Recorded data:
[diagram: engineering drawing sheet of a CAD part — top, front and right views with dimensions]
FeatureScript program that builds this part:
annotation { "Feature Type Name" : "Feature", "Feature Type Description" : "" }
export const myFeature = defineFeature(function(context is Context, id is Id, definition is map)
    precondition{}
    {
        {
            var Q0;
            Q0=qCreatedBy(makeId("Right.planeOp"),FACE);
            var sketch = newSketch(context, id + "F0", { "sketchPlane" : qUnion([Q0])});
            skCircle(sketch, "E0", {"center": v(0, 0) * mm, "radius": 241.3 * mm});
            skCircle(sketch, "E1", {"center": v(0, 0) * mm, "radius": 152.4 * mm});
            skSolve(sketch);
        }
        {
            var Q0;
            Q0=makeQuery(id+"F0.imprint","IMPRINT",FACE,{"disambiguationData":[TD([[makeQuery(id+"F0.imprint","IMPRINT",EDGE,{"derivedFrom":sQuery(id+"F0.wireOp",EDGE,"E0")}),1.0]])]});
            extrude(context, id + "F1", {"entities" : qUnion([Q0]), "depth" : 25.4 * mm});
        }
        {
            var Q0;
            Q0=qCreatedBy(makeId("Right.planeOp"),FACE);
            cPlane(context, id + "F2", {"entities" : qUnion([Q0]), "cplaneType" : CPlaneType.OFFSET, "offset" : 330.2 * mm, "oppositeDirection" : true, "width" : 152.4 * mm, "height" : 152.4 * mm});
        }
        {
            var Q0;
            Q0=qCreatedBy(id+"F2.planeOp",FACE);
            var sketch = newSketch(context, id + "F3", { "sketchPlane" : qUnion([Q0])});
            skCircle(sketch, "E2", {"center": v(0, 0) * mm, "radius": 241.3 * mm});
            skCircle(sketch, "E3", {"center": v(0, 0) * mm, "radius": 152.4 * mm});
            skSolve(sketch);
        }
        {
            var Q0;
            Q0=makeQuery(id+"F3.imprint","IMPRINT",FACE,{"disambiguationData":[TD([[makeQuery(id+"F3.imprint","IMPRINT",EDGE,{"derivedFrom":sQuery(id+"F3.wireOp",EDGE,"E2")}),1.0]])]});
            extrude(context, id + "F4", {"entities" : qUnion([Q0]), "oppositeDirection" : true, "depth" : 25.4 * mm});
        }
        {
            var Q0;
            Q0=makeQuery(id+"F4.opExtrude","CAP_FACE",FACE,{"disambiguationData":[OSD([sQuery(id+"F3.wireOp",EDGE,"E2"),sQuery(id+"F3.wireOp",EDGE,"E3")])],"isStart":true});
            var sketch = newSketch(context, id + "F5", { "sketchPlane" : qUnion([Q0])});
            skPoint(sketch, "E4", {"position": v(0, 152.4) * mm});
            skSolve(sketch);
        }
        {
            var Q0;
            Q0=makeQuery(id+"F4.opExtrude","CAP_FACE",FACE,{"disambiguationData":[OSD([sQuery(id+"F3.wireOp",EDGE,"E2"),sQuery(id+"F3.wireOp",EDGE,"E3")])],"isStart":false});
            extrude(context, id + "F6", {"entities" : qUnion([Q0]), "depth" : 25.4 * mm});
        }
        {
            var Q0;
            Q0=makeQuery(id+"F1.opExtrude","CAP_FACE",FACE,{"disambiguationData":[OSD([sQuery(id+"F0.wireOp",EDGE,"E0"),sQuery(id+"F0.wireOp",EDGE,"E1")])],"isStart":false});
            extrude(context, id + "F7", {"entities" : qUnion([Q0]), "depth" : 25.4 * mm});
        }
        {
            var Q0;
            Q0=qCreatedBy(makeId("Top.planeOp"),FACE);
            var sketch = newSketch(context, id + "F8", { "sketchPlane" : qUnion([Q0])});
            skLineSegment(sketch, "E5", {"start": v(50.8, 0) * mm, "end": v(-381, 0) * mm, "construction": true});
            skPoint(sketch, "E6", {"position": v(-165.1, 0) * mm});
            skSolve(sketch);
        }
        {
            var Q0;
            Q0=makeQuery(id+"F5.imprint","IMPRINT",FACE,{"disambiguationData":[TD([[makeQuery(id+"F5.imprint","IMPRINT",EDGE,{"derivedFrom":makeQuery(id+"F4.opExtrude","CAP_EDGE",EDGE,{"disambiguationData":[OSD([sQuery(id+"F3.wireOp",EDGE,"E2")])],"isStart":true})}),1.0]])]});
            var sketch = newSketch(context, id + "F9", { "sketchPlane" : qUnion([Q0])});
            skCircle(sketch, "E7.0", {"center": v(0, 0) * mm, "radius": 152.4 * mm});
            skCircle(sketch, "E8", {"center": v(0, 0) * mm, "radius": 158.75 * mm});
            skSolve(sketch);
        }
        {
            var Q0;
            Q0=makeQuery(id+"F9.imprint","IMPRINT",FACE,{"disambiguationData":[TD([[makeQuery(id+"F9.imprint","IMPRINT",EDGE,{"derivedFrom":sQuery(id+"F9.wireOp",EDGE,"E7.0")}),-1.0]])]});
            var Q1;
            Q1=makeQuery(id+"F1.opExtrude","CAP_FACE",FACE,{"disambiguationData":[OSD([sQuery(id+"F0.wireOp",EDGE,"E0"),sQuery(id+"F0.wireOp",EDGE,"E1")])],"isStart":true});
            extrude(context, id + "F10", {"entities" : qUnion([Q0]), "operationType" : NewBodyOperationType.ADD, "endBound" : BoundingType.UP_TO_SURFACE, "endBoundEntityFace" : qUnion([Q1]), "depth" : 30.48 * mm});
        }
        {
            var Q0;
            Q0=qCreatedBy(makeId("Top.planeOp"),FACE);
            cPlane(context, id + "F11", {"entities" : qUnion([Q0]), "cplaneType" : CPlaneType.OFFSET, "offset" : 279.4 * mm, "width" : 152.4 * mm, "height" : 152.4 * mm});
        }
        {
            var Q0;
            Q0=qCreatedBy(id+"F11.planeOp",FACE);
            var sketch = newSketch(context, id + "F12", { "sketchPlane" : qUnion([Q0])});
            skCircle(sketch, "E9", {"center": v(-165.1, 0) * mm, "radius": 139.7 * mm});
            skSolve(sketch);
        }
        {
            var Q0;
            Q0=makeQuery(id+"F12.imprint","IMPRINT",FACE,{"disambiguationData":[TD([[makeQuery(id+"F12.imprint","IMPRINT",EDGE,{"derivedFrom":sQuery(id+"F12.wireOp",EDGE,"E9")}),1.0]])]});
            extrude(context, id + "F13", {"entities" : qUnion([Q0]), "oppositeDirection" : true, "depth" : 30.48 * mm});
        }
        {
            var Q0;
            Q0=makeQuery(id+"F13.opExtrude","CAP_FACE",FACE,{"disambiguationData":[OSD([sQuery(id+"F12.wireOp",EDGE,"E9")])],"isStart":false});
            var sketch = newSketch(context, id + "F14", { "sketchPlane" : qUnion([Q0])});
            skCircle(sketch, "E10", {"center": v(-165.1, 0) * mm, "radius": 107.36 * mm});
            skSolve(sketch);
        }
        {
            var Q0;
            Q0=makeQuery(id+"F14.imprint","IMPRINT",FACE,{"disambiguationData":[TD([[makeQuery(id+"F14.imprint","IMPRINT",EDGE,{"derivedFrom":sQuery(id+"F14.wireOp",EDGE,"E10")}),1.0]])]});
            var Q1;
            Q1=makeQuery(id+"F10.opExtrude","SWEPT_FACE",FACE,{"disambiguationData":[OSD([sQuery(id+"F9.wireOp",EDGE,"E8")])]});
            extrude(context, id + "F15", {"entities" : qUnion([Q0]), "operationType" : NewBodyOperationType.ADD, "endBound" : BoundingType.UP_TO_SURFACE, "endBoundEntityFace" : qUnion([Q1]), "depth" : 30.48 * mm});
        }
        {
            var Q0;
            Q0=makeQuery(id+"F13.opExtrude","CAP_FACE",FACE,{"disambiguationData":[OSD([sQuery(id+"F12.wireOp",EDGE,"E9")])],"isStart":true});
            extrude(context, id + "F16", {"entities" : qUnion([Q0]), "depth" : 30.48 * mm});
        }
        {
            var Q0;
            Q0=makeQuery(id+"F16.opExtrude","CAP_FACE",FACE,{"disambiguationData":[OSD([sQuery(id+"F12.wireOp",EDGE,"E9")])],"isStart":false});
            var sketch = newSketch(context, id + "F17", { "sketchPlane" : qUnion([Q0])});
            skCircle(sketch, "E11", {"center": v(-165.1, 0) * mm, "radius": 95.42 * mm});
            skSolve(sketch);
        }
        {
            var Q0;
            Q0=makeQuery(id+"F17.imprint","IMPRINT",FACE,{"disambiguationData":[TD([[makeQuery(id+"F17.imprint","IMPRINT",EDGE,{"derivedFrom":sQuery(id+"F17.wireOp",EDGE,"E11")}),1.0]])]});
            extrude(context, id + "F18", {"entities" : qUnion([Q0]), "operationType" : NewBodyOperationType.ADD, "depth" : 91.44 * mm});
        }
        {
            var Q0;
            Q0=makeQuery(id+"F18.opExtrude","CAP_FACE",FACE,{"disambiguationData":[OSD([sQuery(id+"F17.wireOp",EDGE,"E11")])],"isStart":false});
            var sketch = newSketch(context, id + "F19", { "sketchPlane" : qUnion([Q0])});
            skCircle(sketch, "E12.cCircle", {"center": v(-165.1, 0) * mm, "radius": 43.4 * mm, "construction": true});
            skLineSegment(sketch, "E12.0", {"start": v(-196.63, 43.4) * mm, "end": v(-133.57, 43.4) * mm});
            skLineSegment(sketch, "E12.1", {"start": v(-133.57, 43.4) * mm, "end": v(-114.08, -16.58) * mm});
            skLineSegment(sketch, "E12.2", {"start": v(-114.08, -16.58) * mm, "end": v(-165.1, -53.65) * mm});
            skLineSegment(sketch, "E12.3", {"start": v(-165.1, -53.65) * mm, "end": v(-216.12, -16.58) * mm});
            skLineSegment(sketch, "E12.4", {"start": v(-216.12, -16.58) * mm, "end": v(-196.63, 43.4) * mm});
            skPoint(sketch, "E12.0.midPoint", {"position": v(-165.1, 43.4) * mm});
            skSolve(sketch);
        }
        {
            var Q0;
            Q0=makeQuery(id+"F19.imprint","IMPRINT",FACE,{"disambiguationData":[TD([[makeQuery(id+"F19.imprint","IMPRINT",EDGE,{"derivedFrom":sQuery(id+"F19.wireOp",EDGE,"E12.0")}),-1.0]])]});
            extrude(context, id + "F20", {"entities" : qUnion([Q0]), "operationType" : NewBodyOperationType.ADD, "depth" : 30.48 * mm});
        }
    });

Stated exercise: State how many lines in the data contain the string "cplaneType". Reply with the number only.

Written answer: 2